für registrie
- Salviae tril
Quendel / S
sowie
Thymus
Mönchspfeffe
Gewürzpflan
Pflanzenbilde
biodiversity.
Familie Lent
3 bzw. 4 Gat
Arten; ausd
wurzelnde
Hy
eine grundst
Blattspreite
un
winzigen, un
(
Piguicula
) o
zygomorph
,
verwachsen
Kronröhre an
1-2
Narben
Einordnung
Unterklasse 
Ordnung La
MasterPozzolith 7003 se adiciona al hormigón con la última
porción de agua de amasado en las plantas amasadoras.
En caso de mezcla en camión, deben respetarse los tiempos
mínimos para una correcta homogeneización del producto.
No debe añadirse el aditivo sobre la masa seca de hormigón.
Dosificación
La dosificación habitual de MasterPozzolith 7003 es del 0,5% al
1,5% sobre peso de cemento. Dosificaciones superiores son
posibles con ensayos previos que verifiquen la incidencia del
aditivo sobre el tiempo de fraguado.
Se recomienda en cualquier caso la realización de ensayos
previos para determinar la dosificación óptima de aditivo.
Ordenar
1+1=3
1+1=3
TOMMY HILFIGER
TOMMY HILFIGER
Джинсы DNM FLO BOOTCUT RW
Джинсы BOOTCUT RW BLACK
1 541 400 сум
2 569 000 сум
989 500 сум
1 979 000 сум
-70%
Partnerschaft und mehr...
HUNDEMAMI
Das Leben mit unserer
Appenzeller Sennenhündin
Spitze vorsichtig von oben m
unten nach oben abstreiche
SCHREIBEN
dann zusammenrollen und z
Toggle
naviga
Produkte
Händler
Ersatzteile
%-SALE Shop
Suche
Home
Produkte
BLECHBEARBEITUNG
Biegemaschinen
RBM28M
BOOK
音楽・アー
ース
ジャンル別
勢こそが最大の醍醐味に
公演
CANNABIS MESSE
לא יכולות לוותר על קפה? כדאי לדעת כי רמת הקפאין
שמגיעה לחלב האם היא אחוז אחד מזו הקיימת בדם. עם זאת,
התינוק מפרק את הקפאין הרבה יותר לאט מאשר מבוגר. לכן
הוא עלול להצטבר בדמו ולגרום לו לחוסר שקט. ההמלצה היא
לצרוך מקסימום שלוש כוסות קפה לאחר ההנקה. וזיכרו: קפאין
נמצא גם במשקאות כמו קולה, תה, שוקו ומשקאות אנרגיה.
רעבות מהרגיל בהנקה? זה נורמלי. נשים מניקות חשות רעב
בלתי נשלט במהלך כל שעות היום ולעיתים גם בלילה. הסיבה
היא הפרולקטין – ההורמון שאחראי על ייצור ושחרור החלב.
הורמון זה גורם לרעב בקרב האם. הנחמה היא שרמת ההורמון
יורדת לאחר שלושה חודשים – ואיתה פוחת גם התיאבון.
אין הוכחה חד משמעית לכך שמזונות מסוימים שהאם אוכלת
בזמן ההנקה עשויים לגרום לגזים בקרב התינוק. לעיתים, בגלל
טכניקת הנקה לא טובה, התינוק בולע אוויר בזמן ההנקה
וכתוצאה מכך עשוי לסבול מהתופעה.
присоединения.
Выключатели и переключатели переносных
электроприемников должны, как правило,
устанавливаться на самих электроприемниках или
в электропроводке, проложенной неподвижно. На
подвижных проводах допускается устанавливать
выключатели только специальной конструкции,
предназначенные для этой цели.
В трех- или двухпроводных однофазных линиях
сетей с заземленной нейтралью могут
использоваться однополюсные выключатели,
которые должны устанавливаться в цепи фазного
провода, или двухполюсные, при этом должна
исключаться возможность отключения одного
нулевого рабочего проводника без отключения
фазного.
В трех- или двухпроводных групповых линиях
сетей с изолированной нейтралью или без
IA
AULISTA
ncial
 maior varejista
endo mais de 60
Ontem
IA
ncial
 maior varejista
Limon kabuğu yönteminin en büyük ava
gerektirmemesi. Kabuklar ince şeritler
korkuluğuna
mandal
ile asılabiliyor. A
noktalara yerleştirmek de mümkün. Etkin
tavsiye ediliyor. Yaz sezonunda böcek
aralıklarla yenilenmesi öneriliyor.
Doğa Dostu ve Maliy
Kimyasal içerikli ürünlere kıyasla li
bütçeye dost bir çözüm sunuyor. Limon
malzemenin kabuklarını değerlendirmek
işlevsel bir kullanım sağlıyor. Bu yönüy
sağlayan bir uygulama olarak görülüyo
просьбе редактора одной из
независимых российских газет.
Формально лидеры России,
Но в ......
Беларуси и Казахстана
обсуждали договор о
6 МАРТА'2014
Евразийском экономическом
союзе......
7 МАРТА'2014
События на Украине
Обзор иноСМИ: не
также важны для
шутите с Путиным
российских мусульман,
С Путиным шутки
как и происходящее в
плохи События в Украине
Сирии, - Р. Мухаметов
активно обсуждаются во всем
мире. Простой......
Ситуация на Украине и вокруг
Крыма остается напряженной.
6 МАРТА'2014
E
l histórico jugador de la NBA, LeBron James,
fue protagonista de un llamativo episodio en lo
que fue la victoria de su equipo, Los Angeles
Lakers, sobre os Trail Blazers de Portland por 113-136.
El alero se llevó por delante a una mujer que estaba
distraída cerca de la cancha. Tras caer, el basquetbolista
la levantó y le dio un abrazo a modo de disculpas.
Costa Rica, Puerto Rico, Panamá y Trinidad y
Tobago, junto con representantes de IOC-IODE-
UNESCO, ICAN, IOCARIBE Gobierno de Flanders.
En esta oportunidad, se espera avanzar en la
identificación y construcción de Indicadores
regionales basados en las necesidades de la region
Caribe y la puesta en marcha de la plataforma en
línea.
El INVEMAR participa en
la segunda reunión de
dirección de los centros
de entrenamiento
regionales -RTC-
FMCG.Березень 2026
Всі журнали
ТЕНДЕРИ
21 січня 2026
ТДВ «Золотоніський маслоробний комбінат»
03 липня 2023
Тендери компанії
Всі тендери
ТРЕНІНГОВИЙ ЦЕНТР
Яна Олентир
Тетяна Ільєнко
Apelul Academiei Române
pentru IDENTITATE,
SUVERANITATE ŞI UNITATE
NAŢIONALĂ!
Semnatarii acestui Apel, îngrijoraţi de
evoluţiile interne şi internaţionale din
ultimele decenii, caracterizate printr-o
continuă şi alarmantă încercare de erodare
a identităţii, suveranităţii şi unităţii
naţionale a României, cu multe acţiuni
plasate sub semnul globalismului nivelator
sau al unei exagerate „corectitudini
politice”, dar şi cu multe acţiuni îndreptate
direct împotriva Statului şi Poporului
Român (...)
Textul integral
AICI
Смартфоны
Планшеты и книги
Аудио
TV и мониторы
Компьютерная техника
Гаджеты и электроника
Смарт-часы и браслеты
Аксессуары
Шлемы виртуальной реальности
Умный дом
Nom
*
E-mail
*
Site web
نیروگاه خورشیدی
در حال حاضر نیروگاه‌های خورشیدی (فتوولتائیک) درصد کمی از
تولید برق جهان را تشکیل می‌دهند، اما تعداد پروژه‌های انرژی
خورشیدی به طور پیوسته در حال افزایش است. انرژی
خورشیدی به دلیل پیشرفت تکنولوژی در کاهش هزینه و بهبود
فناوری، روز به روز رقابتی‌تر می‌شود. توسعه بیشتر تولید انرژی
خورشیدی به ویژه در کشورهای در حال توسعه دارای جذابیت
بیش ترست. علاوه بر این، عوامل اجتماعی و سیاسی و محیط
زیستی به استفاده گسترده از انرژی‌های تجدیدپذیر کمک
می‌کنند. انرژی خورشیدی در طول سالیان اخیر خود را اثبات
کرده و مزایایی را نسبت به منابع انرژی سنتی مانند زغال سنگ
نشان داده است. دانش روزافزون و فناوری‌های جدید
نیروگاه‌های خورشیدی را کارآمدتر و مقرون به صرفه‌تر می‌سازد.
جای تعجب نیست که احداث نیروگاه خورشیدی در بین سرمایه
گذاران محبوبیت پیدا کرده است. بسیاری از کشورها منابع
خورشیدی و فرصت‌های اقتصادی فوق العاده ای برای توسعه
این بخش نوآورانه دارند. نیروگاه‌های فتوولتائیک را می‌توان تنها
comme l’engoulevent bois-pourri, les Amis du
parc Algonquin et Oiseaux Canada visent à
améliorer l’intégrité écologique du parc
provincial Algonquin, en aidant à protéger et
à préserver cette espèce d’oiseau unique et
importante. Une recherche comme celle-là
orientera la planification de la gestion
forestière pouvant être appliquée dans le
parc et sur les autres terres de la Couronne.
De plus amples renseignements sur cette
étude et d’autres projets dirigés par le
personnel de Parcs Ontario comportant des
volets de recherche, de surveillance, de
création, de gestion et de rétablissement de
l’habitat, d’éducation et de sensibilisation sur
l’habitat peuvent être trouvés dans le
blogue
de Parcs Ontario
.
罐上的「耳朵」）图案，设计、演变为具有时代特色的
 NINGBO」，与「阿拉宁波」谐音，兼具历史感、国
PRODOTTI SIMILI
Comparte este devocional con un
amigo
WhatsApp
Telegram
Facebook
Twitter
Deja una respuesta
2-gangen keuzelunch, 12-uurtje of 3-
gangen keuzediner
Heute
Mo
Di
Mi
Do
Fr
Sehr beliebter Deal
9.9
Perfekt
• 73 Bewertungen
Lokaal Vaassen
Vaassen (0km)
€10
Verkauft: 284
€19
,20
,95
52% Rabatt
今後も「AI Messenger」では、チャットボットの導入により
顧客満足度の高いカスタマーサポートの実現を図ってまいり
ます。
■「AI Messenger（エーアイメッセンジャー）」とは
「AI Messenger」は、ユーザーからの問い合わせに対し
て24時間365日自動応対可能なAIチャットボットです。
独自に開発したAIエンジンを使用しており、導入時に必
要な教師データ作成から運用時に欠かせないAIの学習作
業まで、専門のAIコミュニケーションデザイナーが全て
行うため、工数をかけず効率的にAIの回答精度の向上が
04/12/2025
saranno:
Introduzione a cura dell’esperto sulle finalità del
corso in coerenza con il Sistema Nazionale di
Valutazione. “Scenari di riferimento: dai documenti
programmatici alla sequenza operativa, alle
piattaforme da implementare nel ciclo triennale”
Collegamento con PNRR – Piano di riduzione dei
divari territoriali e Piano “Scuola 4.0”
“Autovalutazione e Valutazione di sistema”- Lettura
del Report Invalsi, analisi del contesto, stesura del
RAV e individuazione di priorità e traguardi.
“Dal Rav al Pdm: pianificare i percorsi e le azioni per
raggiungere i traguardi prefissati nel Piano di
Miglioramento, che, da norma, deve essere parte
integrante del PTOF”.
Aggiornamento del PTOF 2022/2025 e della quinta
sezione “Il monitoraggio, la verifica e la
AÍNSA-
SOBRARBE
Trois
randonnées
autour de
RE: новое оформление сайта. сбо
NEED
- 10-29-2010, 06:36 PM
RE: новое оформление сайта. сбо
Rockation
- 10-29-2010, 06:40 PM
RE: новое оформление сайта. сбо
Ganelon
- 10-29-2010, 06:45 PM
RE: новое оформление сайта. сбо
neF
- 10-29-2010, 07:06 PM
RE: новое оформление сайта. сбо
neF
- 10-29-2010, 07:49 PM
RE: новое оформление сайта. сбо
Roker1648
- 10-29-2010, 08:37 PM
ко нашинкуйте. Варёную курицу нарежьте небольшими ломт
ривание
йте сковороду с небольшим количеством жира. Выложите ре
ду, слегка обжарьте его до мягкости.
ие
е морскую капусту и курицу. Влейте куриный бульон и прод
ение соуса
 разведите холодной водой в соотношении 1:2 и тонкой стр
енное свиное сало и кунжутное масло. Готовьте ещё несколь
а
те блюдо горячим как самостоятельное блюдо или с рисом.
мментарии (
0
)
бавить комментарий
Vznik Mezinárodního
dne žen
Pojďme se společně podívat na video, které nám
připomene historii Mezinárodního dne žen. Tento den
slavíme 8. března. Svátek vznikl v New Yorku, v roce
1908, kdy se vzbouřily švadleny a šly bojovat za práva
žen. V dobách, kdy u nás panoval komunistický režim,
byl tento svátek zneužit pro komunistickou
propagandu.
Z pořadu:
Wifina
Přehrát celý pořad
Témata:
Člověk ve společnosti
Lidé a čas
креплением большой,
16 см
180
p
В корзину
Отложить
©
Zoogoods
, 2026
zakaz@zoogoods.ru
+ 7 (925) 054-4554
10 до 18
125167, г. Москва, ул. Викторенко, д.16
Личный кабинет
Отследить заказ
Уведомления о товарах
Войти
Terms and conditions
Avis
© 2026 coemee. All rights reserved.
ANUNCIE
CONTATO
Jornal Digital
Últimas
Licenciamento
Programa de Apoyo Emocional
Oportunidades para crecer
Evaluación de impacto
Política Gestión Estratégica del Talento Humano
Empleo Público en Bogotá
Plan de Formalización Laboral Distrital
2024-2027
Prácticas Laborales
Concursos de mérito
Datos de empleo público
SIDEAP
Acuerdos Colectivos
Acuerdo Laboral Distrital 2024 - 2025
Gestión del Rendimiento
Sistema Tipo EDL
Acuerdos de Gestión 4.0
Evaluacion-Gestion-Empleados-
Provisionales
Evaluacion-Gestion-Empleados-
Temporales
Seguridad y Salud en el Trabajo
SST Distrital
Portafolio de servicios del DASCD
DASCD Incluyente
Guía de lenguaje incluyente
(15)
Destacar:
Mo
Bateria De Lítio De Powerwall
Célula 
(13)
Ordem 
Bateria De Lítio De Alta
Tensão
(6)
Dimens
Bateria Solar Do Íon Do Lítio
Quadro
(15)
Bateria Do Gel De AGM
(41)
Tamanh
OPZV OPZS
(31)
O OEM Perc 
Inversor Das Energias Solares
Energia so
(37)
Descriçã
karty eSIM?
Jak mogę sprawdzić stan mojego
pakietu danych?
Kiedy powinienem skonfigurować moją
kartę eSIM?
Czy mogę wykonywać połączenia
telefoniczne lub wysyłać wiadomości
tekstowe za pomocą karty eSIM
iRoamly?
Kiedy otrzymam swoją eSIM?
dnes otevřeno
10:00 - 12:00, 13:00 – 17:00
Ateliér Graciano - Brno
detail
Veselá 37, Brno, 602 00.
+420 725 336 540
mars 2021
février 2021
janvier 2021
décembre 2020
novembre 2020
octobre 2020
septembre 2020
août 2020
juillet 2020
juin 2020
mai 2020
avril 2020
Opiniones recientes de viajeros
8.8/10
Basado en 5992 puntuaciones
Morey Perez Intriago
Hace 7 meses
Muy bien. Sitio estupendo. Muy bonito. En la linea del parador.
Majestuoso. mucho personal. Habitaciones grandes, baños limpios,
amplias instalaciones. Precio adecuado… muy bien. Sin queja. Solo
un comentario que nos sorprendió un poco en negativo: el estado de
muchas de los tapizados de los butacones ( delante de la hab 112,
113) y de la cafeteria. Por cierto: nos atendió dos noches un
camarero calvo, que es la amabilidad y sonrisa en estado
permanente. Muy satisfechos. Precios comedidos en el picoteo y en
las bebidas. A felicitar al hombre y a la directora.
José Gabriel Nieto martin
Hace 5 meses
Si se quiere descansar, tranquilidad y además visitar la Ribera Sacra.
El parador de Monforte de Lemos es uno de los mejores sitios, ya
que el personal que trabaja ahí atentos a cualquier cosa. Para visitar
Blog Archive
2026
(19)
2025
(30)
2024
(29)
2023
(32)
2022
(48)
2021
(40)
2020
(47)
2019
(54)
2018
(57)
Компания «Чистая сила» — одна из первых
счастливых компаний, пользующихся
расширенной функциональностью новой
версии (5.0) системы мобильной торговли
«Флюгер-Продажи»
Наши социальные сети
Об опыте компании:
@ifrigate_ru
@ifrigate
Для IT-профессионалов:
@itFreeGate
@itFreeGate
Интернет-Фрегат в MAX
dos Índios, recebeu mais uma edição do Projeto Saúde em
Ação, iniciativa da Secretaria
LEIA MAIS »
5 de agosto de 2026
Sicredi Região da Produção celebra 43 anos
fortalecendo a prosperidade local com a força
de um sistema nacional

:::::

**Problem details**
Reproduce the listing above word for word, from its very first line through the line that contains "mínimos para una", including that line.

**Finished exercise**
für registrie
- Salviae tril
Quendel / S
sowie
Thymus
Mönchspfeffe
Gewürzpflan
Pflanzenbilde
biodiversity.
Familie Lent
3 bzw. 4 Gat
Arten; ausd
wurzelnde
Hy
eine grundst
Blattspreite
un
winzigen, un
(
Piguicula
) o
zygomorph
,
verwachsen
Kronröhre an
1-2
Narben
Einordnung
Unterklasse 
Ordnung La
MasterPozzolith 7003 se adiciona al hormigón con la última
porción de agua de amasado en las plantas amasadoras.
En caso de mezcla en camión, deben respetarse los tiempos
mínimos para una correcta homogeneización del producto.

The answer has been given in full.